Record excerpts:
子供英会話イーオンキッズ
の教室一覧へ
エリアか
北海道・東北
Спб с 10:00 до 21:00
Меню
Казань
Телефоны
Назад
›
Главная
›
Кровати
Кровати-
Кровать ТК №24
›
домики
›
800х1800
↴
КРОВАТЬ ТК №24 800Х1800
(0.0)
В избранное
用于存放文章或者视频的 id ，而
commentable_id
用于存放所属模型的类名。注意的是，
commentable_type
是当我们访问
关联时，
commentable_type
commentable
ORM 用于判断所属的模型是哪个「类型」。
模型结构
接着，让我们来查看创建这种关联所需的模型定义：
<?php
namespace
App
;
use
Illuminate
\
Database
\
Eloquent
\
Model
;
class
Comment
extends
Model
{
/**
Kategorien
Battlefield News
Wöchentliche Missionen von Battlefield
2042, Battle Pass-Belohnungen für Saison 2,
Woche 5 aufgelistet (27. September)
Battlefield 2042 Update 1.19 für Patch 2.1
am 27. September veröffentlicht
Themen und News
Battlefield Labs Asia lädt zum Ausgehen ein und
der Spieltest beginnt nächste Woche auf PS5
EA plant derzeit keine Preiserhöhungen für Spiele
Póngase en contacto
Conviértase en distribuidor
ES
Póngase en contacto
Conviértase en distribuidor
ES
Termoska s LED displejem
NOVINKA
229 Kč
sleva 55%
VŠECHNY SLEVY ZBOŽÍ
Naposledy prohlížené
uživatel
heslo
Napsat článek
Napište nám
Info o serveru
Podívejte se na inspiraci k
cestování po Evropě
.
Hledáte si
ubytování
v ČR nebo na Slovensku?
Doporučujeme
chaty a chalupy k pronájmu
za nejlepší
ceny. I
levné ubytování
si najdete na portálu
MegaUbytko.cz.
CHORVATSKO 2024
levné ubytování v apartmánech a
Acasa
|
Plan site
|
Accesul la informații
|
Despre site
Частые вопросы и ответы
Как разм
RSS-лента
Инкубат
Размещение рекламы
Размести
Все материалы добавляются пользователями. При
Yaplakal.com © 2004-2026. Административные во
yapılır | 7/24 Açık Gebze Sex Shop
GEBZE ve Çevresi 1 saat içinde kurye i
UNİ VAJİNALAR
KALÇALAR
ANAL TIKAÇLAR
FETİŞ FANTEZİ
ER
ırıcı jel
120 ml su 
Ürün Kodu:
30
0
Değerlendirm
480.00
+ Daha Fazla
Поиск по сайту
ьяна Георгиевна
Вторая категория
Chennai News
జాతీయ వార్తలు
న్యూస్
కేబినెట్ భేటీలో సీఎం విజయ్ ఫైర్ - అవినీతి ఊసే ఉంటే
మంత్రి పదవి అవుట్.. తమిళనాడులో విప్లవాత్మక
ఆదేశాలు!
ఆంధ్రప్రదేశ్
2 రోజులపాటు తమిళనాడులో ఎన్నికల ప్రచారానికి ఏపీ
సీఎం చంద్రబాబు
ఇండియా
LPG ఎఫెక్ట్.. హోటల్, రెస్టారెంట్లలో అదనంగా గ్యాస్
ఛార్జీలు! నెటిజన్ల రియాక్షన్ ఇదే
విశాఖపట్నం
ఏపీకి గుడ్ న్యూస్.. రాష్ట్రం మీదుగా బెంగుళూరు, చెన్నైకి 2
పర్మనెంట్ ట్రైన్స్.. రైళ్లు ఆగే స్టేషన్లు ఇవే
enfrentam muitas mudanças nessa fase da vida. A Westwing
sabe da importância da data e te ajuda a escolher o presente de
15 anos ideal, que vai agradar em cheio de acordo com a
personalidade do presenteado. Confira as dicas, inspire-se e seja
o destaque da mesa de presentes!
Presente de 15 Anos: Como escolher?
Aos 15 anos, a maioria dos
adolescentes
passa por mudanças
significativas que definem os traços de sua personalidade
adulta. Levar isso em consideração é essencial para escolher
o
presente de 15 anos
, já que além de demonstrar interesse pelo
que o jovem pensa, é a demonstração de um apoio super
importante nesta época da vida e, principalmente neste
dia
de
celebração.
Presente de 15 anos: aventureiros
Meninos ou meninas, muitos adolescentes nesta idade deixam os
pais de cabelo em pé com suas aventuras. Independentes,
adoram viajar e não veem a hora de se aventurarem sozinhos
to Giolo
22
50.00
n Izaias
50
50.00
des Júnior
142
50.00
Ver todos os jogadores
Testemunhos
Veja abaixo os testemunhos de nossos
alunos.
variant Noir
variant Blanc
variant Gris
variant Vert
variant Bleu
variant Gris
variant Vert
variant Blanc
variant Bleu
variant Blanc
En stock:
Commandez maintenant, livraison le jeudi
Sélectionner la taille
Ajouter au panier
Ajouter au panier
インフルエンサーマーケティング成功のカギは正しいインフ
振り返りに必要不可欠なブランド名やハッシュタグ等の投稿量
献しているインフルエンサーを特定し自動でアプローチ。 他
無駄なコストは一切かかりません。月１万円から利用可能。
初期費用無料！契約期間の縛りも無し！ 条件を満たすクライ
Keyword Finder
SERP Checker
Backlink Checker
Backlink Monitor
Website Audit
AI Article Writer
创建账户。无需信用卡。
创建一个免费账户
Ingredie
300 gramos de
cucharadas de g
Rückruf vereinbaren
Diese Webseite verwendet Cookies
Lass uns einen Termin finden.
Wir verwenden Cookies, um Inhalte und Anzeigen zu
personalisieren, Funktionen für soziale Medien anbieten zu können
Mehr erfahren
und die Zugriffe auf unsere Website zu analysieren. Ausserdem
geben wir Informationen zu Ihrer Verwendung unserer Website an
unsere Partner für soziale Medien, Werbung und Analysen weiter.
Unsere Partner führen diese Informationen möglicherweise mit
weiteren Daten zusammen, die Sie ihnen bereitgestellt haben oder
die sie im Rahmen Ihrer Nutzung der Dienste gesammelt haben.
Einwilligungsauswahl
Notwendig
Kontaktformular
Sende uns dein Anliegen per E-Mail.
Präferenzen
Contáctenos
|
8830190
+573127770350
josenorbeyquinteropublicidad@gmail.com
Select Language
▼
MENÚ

About this exercise: Retype the text of the items above, from the first line through the line that contains "పర్మనెంట్ ట్రైన్స్.. రైళ్లు ఆగే స్టేషన్లు ఇవే", reproducing each line character for character.

Answer to this task:
子供英会話イーオンキッズ
の教室一覧へ
エリアか
北海道・東北
Спб с 10:00 до 21:00
Меню
Казань
Телефоны
Назад
›
Главная
›
Кровати
Кровати-
Кровать ТК №24
›
домики
›
800х1800
↴
КРОВАТЬ ТК №24 800Х1800
(0.0)
В избранное
用于存放文章或者视频的 id ，而
commentable_id
用于存放所属模型的类名。注意的是，
commentable_type
是当我们访问
关联时，
commentable_type
commentable
ORM 用于判断所属的模型是哪个「类型」。
模型结构
接着，让我们来查看创建这种关联所需的模型定义：
<?php
namespace
App
;
use
Illuminate
\
Database
\
Eloquent
\
Model
;
class
Comment
extends
Model
{
/**
Kategorien
Battlefield News
Wöchentliche Missionen von Battlefield
2042, Battle Pass-Belohnungen für Saison 2,
Woche 5 aufgelistet (27. September)
Battlefield 2042 Update 1.19 für Patch 2.1
am 27. September veröffentlicht
Themen und News
Battlefield Labs Asia lädt zum Ausgehen ein und
der Spieltest beginnt nächste Woche auf PS5
EA plant derzeit keine Preiserhöhungen für Spiele
Póngase en contacto
Conviértase en distribuidor
ES
Póngase en contacto
Conviértase en distribuidor
ES
Termoska s LED displejem
NOVINKA
229 Kč
sleva 55%
VŠECHNY SLEVY ZBOŽÍ
Naposledy prohlížené
uživatel
heslo
Napsat článek
Napište nám
Info o serveru
Podívejte se na inspiraci k
cestování po Evropě
.
Hledáte si
ubytování
v ČR nebo na Slovensku?
Doporučujeme
chaty a chalupy k pronájmu
za nejlepší
ceny. I
levné ubytování
si najdete na portálu
MegaUbytko.cz.
CHORVATSKO 2024
levné ubytování v apartmánech a
Acasa
|
Plan site
|
Accesul la informații
|
Despre site
Частые вопросы и ответы
Как разм
RSS-лента
Инкубат
Размещение рекламы
Размести
Все материалы добавляются пользователями. При
Yaplakal.com © 2004-2026. Административные во
yapılır | 7/24 Açık Gebze Sex Shop
GEBZE ve Çevresi 1 saat içinde kurye i
UNİ VAJİNALAR
KALÇALAR
ANAL TIKAÇLAR
FETİŞ FANTEZİ
ER
ırıcı jel
120 ml su 
Ürün Kodu:
30
0
Değerlendirm
480.00
+ Daha Fazla
Поиск по сайту
ьяна Георгиевна
Вторая категория
Chennai News
జాతీయ వార్తలు
న్యూస్
కేబినెట్ భేటీలో సీఎం విజయ్ ఫైర్ - అవినీతి ఊసే ఉంటే
మంత్రి పదవి అవుట్.. తమిళనాడులో విప్లవాత్మక
ఆదేశాలు!
ఆంధ్రప్రదేశ్
2 రోజులపాటు తమిళనాడులో ఎన్నికల ప్రచారానికి ఏపీ
సీఎం చంద్రబాబు
ఇండియా
LPG ఎఫెక్ట్.. హోటల్, రెస్టారెంట్లలో అదనంగా గ్యాస్
ఛార్జీలు! నెటిజన్ల రియాక్షన్ ఇదే
విశాఖపట్నం
ఏపీకి గుడ్ న్యూస్.. రాష్ట్రం మీదుగా బెంగుళూరు, చెన్నైకి 2
పర్మనెంట్ ట్రైన్స్.. రైళ్లు ఆగే స్టేషన్లు ఇవే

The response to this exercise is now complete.